A couple with a baby sat down at the table next to her in a shower of pastel- colored toys and diaper bags, and she turned to look at the back of the baby’s white head. Michelle’s eyes were blank and unreadable, and Ray got that she was seeing things that weren’t in the room.
He looked up the street to his left, and when he swung his head right there was a young guy wearing sunglasses just past his elbow. He had one of those complicated- looking goatees with skinny lines of hair running alongside his mouth and down along his jaw. Ray could see a pimple under the kid’s ear and could smell his breath, fruity and sour from what ever he’d been drinking. The guy was smiling, his head cocked, and he had a jacket on and his hand in his pocket. Ray stepped back, away from the window, hoping that now wasn’t the moment Michelle would finally look up. The guy leaned into him and shook his head, and Ray turned toward him. He sensed someone move behind him, then felt a big hand on his left shoulder and heard breathing close to his ear. The kid raised his eyebrows and nodded as if Ray had asked a question.

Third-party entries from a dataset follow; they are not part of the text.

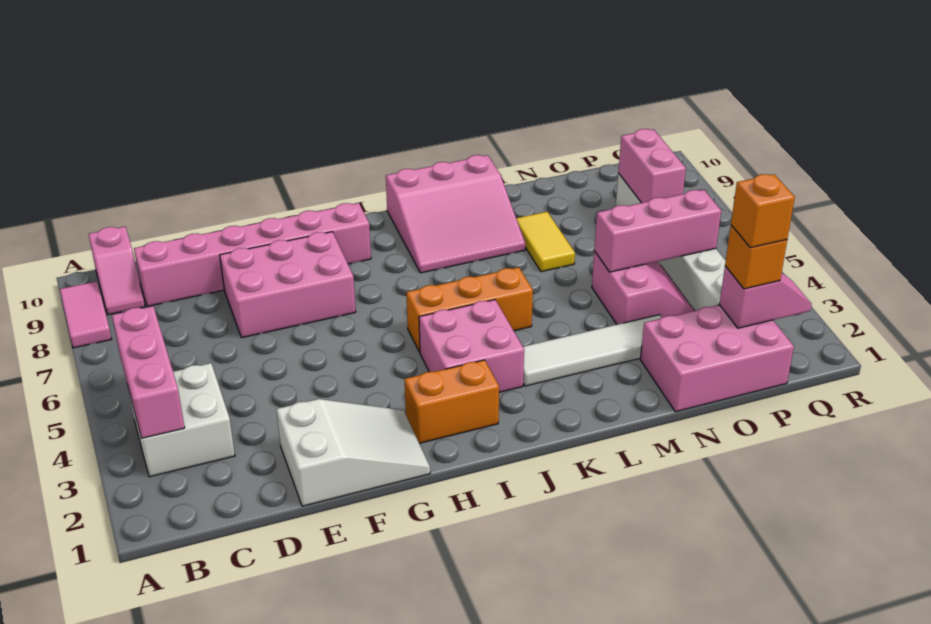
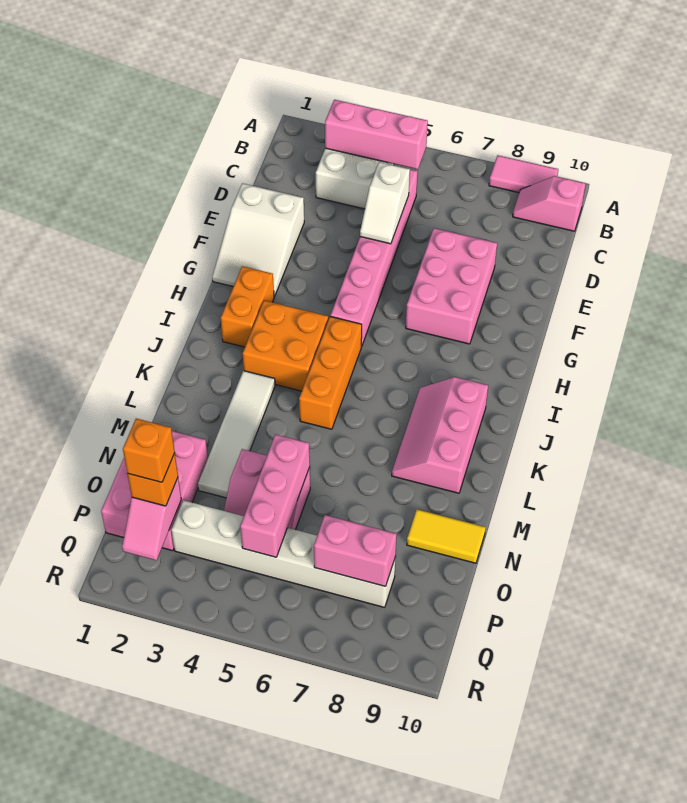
pink 1x6 brick [134,203,371,306] -> pink 1x6 brick moved to [330,169,418,347]
none -> white 1x2 slope [360,162,410,244]
pink 2x2 brick [419,300,524,392] -> orange 2x2 brick [243,300,328,391]
pink 3x3 slope [386,155,526,273] -> pink 2x3 slope [392,377,488,493]
yellow 1x2 tile [516,212,575,272] -> yellow 1x2 tile moved to [407,509,486,563]

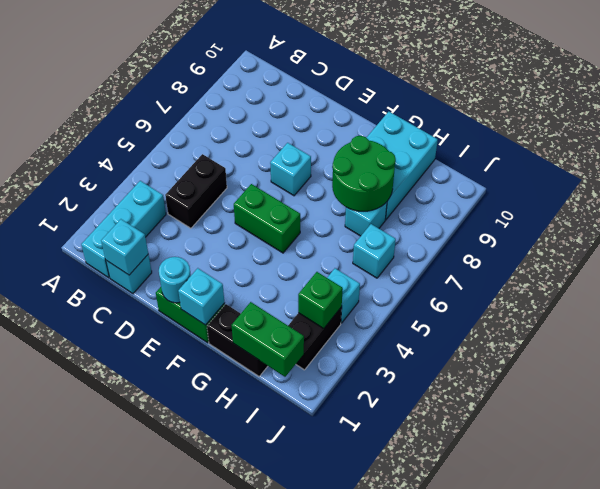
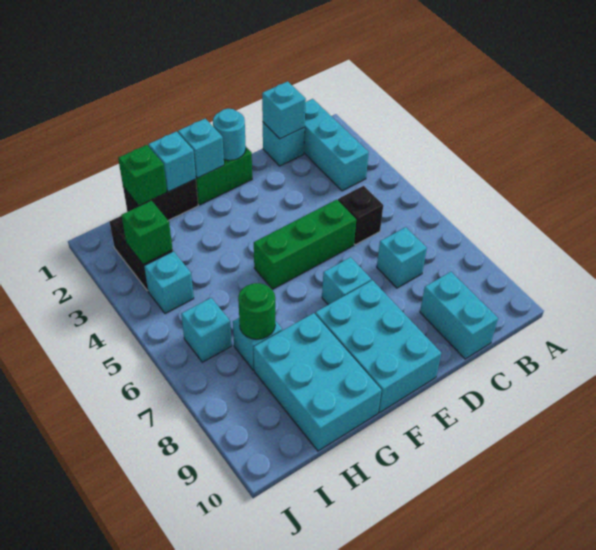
black 1x2 brick [165,154,227,228] -> black 1x1 brick [338,186,383,245]
none -> cyan 1x1 brick [377,227,427,288]
none -> cyan 1x2 brick [420,272,498,359]
green 1x2 brick [234,184,300,253] -> green 1x3 brick [254,200,356,289]
none -> cyan 2x3 brick [315,280,441,413]
none -> cyan 1x1 brick [148,131,196,192]
green 2x2 round brick [332,136,396,211] -> green 1x1 round brick [238,283,275,339]
green 1x2 brick [231,302,304,377] -> green 1x1 brick [118,145,167,206]

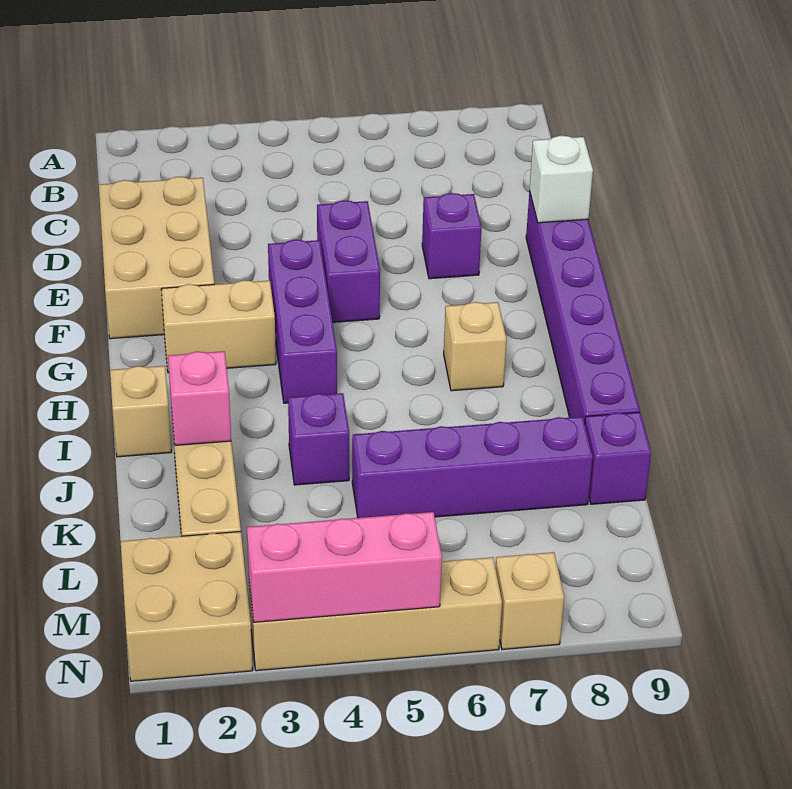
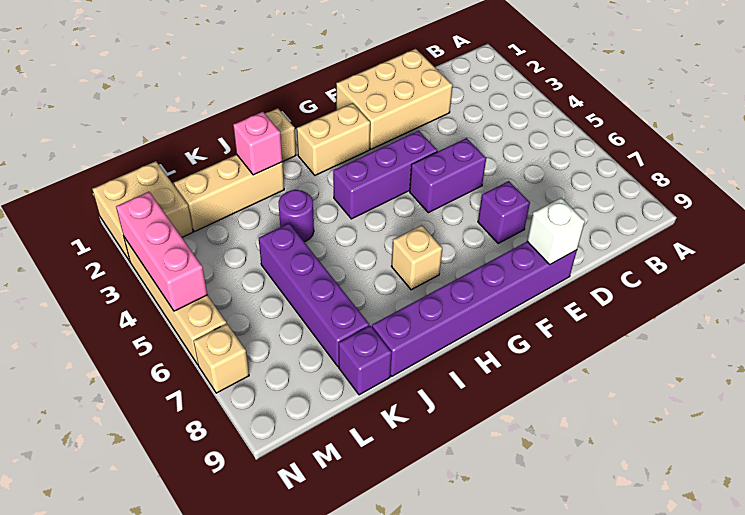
tan 1x2 brick [161,280,276,373] -> tan 1x2 brick turned to [297,103,370,175]
purple 1x1 brick [288,393,349,485] -> purple 1x1 round brick [278,190,314,242]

“I seen a lot of stupid people, but you’re right up there.” The kid looked up and down the street and kept his voice low. “Man, you walk around like you got no cares. Are you really brave, is that it?” The kid moved the bulge in his jacket where his right hand lay and nodded toward the street. “You Bruce Willis, is that the thing?” The hand on his shoulder squeezed, and Ray flinched. They got closer to the curb, and Sunglasses put a hand up and gestured to someone down the street. Ray heard a throaty engine. He watched a van creep along the curb toward them.
Ray looked up and down the street. There were people around, but no one was closer than a half block away, and it was almost dark. He saw a young couple standing in front of the movie theater, the boy with curly brown hair, the girl gesturing toward a poster. They began to sort money out in front of the ticket booth, and Ray thought that by the time they got out of the movie he’d be in a hole in the woods somewhere and this kid would be kicking dirt and leaves over his face.